■ Exercise aim
Lay out as a numbered list the lines from the start of the rows through the line that contains "der gesellschaftlichen Stigmatisierung", with both ends included and blank lines left out.

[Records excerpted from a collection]
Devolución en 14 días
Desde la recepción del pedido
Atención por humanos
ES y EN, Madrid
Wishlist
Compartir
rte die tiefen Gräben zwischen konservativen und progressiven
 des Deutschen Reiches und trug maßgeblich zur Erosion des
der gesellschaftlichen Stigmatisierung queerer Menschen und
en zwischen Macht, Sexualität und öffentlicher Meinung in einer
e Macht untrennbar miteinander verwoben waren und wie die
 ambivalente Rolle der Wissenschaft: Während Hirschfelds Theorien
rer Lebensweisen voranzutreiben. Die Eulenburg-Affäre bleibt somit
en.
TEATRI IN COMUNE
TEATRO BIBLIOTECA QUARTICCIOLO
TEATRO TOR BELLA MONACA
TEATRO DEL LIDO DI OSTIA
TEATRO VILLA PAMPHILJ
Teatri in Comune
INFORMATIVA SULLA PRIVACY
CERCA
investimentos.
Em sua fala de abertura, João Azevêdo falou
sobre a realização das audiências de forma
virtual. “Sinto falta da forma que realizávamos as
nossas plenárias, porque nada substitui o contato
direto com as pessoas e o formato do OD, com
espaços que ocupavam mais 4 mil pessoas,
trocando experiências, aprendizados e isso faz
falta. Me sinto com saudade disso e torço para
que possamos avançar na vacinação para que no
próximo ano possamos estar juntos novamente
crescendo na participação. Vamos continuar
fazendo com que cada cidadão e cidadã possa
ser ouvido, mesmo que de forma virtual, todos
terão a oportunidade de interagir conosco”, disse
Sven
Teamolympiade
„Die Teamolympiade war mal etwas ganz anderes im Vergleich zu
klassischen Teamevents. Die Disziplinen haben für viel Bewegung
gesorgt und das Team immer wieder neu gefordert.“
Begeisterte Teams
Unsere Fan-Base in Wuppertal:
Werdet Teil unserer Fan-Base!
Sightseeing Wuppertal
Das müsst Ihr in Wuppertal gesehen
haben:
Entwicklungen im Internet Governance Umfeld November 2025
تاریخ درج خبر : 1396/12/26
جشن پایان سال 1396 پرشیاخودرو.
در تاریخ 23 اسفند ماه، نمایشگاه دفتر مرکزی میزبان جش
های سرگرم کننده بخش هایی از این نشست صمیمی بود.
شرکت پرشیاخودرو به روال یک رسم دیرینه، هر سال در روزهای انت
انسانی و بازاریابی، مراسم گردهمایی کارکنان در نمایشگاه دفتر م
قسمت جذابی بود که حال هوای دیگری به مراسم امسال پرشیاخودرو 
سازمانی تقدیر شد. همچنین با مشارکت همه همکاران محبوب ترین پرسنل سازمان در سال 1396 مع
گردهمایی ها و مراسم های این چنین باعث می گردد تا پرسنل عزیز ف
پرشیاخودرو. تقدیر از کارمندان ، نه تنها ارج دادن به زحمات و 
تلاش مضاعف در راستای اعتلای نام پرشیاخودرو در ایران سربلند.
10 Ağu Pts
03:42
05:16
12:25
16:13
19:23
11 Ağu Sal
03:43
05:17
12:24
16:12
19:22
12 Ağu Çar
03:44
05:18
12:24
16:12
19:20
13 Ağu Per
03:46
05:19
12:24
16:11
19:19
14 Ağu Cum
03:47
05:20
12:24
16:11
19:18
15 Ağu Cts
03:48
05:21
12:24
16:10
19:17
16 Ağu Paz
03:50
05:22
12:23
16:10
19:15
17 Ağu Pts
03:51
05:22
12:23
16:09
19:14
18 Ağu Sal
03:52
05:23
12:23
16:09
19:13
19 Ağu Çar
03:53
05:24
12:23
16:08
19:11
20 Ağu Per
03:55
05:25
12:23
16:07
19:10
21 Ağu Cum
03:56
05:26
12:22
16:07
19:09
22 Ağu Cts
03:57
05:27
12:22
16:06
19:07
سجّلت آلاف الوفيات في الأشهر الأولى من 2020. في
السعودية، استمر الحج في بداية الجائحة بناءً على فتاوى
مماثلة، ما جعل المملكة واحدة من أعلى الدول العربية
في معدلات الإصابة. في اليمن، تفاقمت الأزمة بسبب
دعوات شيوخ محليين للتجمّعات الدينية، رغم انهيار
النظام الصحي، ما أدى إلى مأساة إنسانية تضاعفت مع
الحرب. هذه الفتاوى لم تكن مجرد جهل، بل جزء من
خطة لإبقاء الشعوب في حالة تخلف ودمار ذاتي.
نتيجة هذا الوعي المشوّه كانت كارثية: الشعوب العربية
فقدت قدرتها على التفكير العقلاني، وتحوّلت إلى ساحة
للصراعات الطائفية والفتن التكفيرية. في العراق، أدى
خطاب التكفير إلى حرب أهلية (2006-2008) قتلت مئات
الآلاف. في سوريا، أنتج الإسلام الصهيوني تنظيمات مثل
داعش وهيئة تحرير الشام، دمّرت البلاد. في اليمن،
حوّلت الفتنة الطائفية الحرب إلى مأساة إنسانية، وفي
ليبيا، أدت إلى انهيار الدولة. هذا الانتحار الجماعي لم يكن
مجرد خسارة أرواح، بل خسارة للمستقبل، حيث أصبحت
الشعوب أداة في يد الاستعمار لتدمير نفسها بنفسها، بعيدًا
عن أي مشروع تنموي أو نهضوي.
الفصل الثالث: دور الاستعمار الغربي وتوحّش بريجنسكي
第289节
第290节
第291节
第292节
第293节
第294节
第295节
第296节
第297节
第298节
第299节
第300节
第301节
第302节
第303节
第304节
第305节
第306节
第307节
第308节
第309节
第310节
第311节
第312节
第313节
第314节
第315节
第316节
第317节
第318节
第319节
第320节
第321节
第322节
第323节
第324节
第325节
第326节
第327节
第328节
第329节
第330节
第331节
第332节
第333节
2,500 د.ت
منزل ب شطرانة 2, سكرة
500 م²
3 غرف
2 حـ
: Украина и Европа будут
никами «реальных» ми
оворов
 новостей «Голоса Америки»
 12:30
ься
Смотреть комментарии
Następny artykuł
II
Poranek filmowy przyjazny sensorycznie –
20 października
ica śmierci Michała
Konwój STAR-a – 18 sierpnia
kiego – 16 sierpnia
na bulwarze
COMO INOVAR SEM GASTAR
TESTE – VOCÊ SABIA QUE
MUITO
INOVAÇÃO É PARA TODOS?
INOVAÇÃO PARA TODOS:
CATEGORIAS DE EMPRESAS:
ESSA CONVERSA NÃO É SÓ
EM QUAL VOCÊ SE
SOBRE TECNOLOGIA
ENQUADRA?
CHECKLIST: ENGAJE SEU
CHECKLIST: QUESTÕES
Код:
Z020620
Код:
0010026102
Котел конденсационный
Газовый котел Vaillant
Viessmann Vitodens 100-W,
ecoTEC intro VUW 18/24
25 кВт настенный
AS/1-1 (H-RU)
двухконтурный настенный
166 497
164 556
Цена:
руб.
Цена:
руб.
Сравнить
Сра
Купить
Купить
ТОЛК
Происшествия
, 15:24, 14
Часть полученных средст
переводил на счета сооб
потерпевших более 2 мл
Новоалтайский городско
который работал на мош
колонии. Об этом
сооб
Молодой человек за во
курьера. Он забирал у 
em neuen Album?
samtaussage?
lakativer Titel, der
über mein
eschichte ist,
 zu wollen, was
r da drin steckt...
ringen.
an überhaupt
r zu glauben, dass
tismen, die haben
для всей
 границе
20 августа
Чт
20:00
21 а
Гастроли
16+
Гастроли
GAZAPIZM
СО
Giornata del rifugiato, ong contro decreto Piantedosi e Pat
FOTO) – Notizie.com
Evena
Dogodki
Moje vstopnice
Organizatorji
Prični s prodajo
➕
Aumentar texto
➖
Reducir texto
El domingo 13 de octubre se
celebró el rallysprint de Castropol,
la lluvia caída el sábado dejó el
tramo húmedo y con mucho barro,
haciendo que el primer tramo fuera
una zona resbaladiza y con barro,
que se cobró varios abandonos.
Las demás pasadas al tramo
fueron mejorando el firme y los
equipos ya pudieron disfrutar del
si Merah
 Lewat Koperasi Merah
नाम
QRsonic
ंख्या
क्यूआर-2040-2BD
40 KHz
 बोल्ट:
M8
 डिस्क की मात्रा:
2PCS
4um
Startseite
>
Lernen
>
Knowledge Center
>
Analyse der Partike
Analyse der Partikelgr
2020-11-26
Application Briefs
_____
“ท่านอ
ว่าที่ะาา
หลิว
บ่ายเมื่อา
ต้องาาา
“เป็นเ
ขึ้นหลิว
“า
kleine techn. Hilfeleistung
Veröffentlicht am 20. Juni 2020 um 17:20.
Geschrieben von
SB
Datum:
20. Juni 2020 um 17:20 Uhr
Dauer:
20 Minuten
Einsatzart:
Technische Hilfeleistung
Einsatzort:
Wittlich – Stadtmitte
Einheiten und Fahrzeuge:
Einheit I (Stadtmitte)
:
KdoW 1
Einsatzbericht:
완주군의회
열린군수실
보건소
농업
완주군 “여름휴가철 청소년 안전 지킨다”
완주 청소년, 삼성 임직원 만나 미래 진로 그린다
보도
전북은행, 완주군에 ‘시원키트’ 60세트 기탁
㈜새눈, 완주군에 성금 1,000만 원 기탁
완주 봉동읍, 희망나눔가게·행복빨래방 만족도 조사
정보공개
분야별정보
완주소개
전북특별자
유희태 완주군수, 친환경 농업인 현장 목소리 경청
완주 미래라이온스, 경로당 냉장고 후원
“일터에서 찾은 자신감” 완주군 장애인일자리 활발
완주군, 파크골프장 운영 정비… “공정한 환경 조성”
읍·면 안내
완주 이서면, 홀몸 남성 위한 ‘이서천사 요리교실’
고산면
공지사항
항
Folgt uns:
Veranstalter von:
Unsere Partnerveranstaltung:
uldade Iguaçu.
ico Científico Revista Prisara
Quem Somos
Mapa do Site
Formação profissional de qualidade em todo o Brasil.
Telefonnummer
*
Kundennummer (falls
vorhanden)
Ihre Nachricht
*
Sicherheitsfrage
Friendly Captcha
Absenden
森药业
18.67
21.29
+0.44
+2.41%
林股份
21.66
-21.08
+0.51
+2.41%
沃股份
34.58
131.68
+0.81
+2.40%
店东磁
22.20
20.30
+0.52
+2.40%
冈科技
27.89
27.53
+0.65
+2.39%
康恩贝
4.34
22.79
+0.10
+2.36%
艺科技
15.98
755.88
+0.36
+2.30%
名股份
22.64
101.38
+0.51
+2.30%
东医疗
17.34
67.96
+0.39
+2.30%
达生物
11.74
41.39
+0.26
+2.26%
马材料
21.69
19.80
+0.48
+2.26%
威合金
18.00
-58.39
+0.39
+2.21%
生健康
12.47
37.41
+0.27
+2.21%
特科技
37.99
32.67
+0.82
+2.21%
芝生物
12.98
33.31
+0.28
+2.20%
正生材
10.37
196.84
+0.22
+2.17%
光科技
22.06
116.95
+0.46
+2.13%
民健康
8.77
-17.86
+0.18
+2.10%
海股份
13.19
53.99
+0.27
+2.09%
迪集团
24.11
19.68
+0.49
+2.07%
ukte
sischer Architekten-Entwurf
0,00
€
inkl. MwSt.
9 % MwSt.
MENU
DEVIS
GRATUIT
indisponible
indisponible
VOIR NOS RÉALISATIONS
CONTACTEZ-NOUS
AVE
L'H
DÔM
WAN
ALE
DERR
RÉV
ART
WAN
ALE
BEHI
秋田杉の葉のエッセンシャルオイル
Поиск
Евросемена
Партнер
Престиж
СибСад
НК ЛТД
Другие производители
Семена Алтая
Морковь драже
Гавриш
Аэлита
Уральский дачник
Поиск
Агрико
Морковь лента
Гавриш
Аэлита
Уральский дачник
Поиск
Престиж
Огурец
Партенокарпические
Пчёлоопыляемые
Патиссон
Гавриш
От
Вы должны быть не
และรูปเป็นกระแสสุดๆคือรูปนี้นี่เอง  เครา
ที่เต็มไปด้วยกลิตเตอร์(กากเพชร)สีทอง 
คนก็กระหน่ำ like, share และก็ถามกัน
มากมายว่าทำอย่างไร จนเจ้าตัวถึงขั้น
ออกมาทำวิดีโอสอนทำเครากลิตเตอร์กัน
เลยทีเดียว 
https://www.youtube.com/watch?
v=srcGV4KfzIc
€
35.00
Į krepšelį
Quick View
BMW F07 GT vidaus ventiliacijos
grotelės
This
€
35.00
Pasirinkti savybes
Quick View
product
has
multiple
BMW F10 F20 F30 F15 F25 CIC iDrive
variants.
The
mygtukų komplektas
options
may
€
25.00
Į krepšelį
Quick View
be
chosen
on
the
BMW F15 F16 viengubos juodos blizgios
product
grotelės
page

■ Result below
1. Devolución en 14 días
2. Desde la recepción del pedido
3. Atención por humanos
4. ES y EN, Madrid
5. Wishlist
6. Compartir
7. rte die tiefen Gräben zwischen konservativen und progressiven
8.  des Deutschen Reiches und trug maßgeblich zur Erosion des
9. der gesellschaftlichen Stigmatisierung queerer Menschen und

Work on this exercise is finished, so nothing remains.